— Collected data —
□ □ □ □ □
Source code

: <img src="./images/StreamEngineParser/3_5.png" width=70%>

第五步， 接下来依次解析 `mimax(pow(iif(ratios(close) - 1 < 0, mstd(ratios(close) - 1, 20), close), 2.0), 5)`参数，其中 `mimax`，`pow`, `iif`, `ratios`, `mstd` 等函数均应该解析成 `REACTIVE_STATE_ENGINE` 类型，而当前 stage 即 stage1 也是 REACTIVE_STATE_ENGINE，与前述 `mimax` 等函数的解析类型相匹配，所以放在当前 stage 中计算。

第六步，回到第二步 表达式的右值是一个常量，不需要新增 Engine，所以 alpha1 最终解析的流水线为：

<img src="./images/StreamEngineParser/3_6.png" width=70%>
□ □ □ □ □
— To do —
Update the item above by changing each "REACTIVE_STATE_ENGINE" to "TIME_SERIES_ENGINE" and leaving every other character as it is.

— Task response —
Source code

: <img src="./images/StreamEngineParser/3_5.png" width=70%>

第五步， 接下来依次解析 `mimax(pow(iif(ratios(close) - 1 < 0, mstd(ratios(close) - 1, 20), close), 2.0), 5)`参数，其中 `mimax`，`pow`, `iif`, `ratios`, `mstd` 等函数均应该解析成 `TIME_SERIES_ENGINE` 类型，而当前 stage 即 stage1 也是 TIME_SERIES_ENGINE，与前述 `mimax` 等函数的解析类型相匹配，所以放在当前 stage 中计算。

第六步，回到第二步 表达式的右值是一个常量，不需要新增 Engine，所以 alpha1 最终解析的流水线为：

<img src="./images/StreamEngineParser/3_6.png" width=70%>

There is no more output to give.